Lastly, I recommend adding public/sitemap.xml
to your .gitignore
since it is a generated file.
Create a sitemap using a route
You cannot create a sitemap
at build time When you are using a content management system (CMS). It might work when you first build your project, but if you push out new content after the build, your sitemap
will be outdated.
What we could do is create an API route to fetch the data, and we rewrite the sitemap request to use the API route.
First create the API route:
pages/api/sitemap.ts
export default async (req, res) => {
// Fetch data from a CMS.
const resp = await fetch('MOCK_URL');
const externalPosts = await resp.json();
const routes = externalPosts.map((post) => `/blog/${posts.slug}`);
const localRoutes = ['/index', '/blog'];
const pages = routes.concat(localRoutes);
const urlSet = pages
.map((page) => {
// Remove none route related parts of filename.
const path = page
.replace('pages', '')
.replace('_content', '')
.replace(/(.tsx|.ts)/, '')
.replace('.mdx', '');
// Remove the word index from route
const route = path === '/index' ? '' : path;
// Build url portion of sitemap.xml
return `<url><loc>https://codebycorey.com${route}</loc></url>`;
})
.join('');
// Add urlSet to entire sitemap string
const sitemap = `<?xml version="1.0" encoding="UTF-8"?><urlset xmlns="http://www.sitemaps.org/schemas/sitemap/0.9">${urlSet}</urlset>`;
// set response content header to xml
res.setHeader('Content-Type', 'text/xml');
// write the sitemap
res.write(sitemap);
res.end();
};
Now we can create a route rewrite to make /sitemap.xml
actually call /api/sitemap
.
Create next.config.js
and add:
module.exports = {
async rewrites() {
return [
{
source: '/sitemap.xml',
destination: '/api/sitemap'
}
];
}
};
Now when you navigate to http://localhost:3000/sitemap.xml
, you should see your sitemap based on local files and your CMS.
Bonus: Robots.txt
One additional thing you can add to your website to improve SEO is a robots.txt
(AKA robots exclusion standard). This basically tells search engines which routes they are not allowed to index.
Create public/robots.txt
and add
User-agent: *
Disallow:
Sitemap: https://your-url.com/sitemap.xml
This will tell search engines they are welcome to crawl your entire website.

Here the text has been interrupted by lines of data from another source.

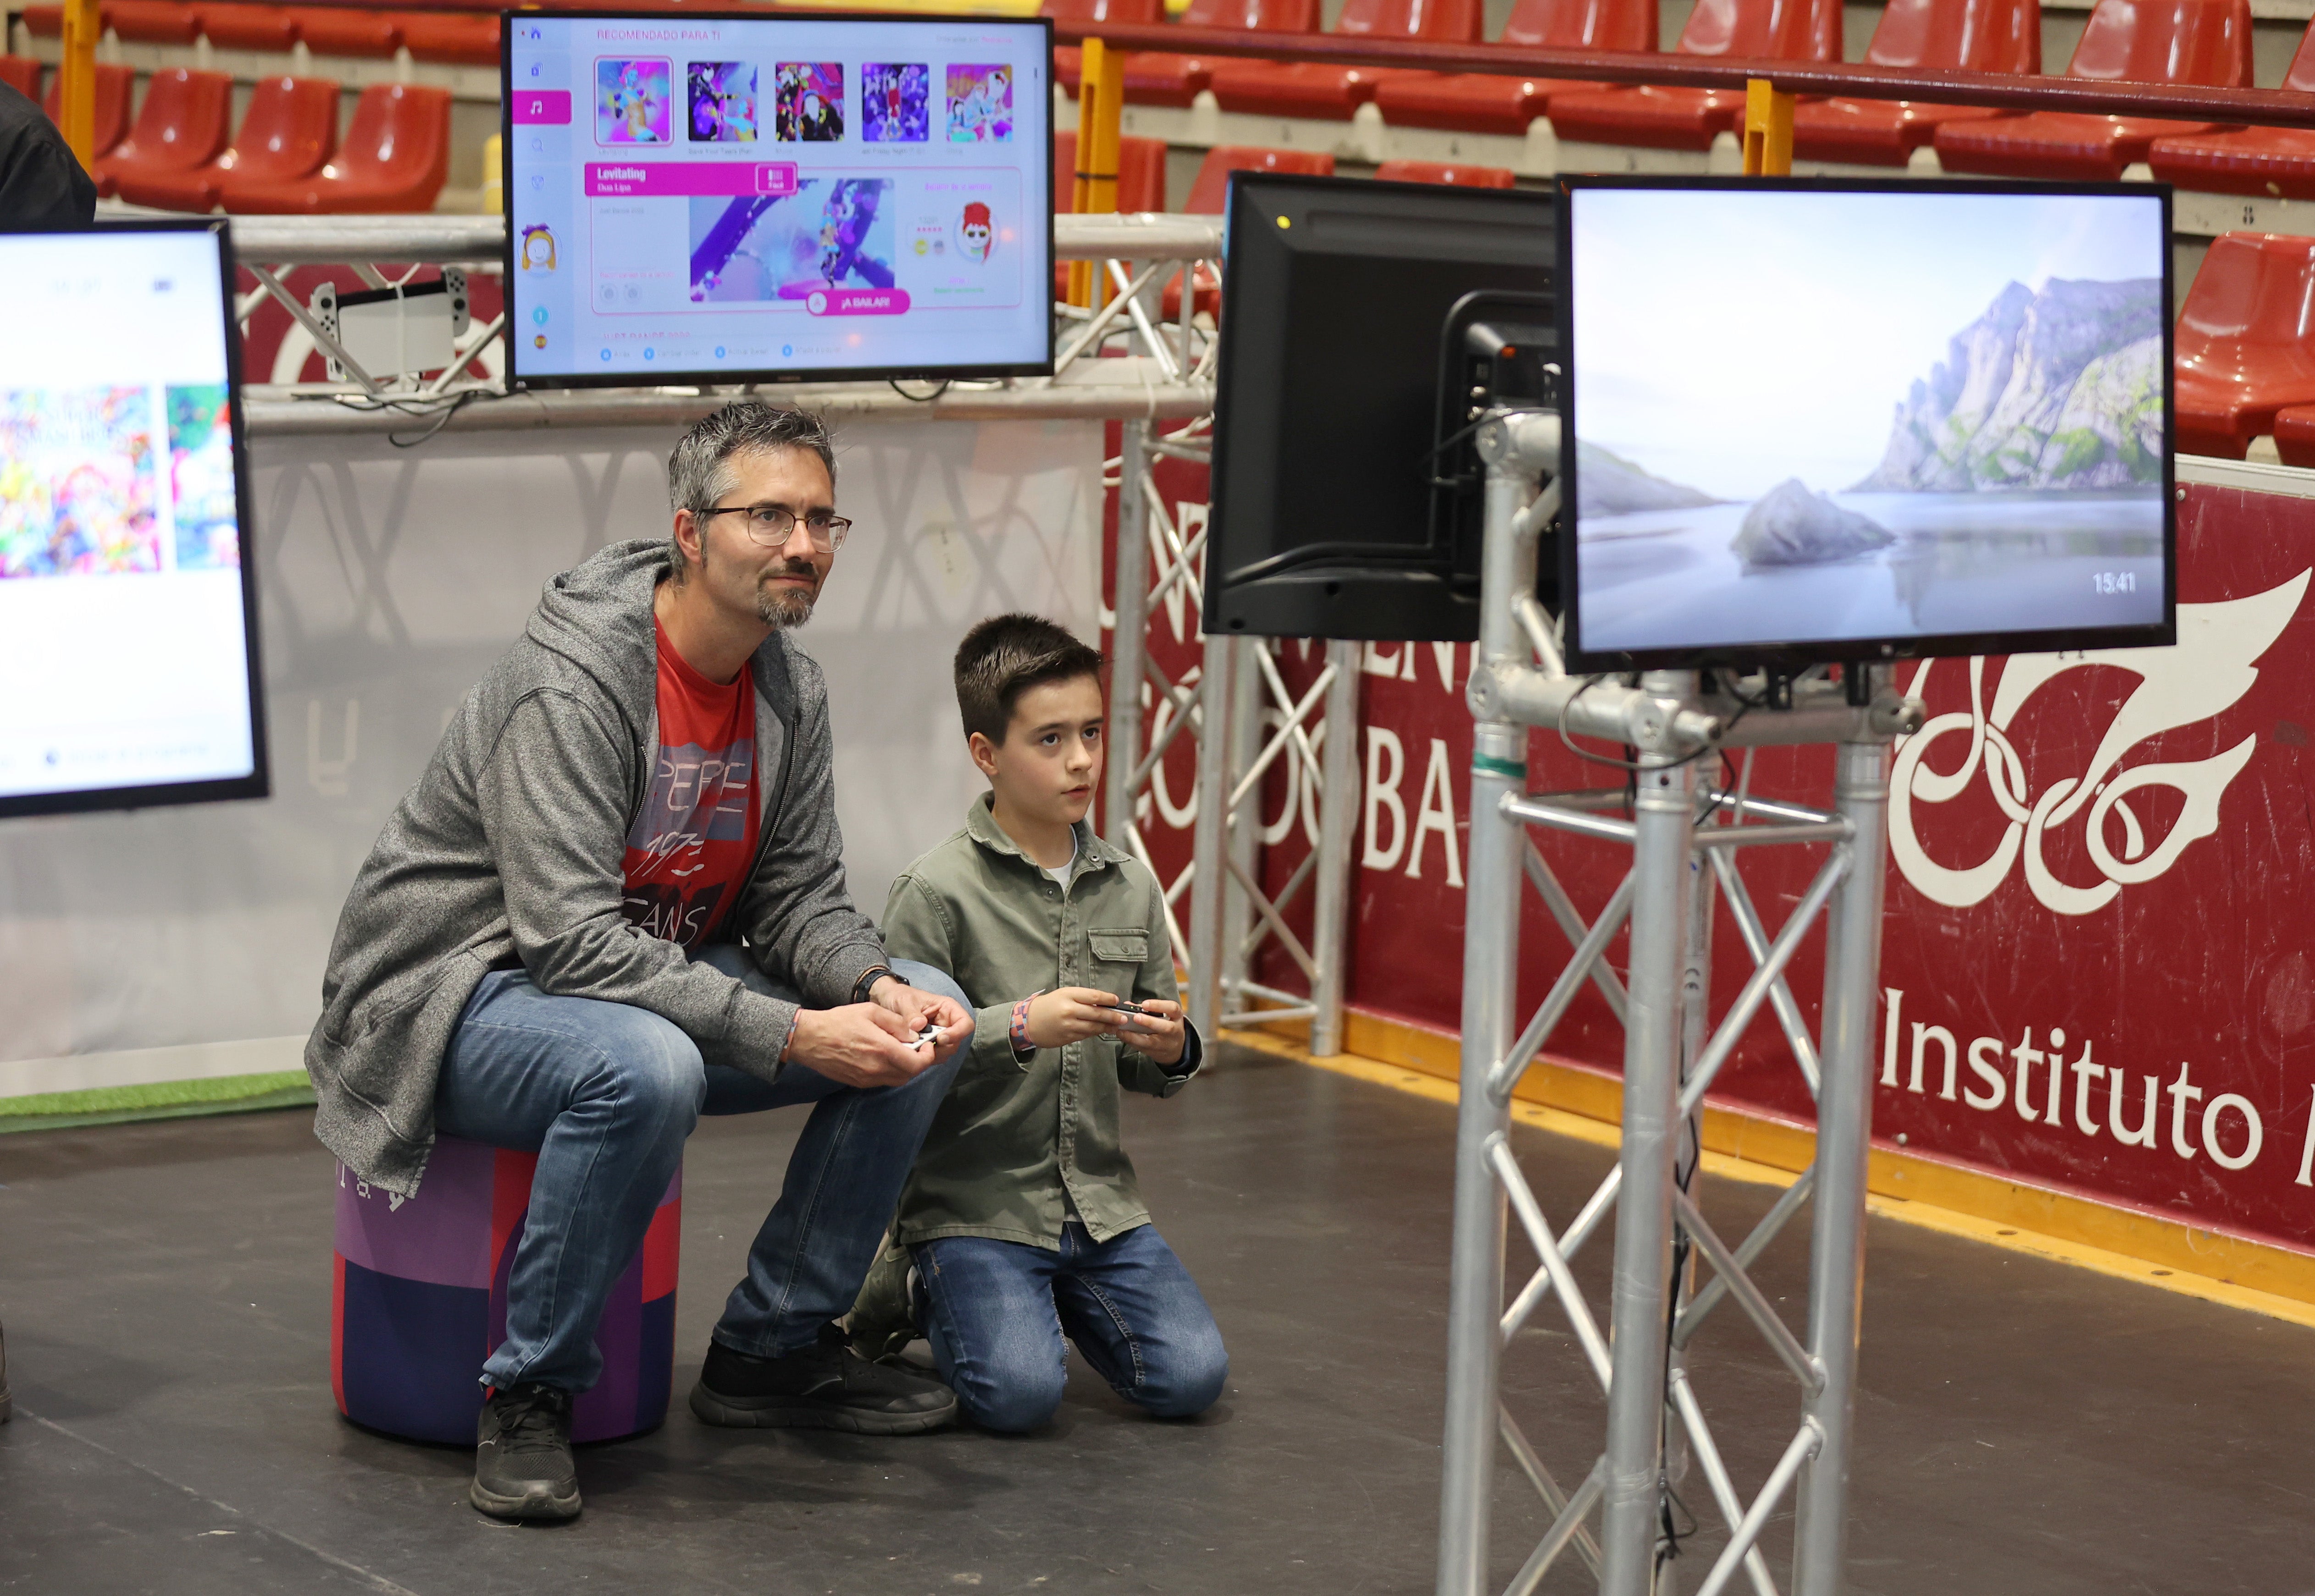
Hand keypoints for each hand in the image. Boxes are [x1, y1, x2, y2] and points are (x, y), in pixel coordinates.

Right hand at [783, 1003, 941, 1087]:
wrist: (809, 1039)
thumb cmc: (839, 1021)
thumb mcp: (871, 1012)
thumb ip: (896, 1023)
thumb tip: (914, 1034)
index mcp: (883, 1050)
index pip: (918, 1063)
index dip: (928, 1056)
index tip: (926, 1045)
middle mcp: (877, 1069)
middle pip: (910, 1074)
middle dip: (918, 1061)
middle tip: (916, 1047)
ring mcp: (867, 1079)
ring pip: (897, 1079)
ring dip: (905, 1068)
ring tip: (900, 1051)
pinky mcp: (858, 1083)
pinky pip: (883, 1081)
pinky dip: (890, 1071)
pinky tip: (883, 1057)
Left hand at [868, 976, 972, 1064]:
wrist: (887, 1001)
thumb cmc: (899, 996)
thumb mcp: (903, 1001)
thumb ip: (911, 1013)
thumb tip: (919, 1025)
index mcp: (947, 1008)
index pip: (965, 1023)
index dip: (958, 1033)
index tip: (940, 1038)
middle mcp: (946, 1023)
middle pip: (956, 1042)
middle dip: (941, 1048)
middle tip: (922, 1046)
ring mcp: (938, 1036)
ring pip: (945, 1052)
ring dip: (931, 1054)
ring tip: (913, 1048)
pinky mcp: (929, 1045)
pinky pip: (932, 1056)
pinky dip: (923, 1057)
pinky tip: (911, 1051)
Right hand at [1024, 987, 1140, 1049]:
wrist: (1028, 1022)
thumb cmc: (1049, 1005)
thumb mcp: (1063, 994)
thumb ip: (1082, 998)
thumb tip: (1104, 1003)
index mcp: (1068, 995)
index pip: (1094, 996)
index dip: (1108, 999)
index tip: (1116, 1001)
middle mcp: (1069, 1010)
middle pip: (1097, 1013)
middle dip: (1113, 1016)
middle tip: (1124, 1018)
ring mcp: (1068, 1025)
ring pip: (1093, 1027)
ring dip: (1107, 1027)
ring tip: (1117, 1026)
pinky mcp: (1067, 1037)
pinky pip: (1086, 1035)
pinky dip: (1095, 1033)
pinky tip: (1102, 1031)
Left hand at [1118, 996, 1186, 1065]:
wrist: (1175, 1048)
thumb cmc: (1168, 1027)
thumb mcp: (1165, 1015)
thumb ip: (1148, 1009)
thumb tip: (1129, 1005)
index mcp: (1176, 1017)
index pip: (1172, 1009)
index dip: (1159, 1006)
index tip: (1145, 1004)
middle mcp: (1173, 1031)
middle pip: (1166, 1028)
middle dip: (1150, 1022)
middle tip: (1135, 1017)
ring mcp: (1165, 1044)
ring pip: (1151, 1042)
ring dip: (1134, 1036)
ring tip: (1122, 1030)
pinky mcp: (1156, 1053)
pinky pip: (1142, 1049)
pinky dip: (1131, 1042)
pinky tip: (1123, 1037)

If you would like to block any pages from being indexed, add it as disallow field.
User-agent: *
Disallow: /admin
Disallow: /secret-page
Sitemap: https://your-url.com/sitemap.xml
Top comments (3)
I am using a similar generate-sitemap script manually, thinking how to automate it on every new blog post (dynamic route). But I need to add the new sitemap.xml to the commit in order to push it to origin master, from where it is atomically deployed to vercel.
Is that possible with your first solution at build time?
Thank you very much for your article, I really enjoyed it 👍
I deploy my website using Vercel. Anytime my main branch changes, it triggers a build and runs my generate-sitemap through
next.config.js
. Since Vercel is running my script, I do not need to commit it to repository.Alright, so that would work out for me. Thank you!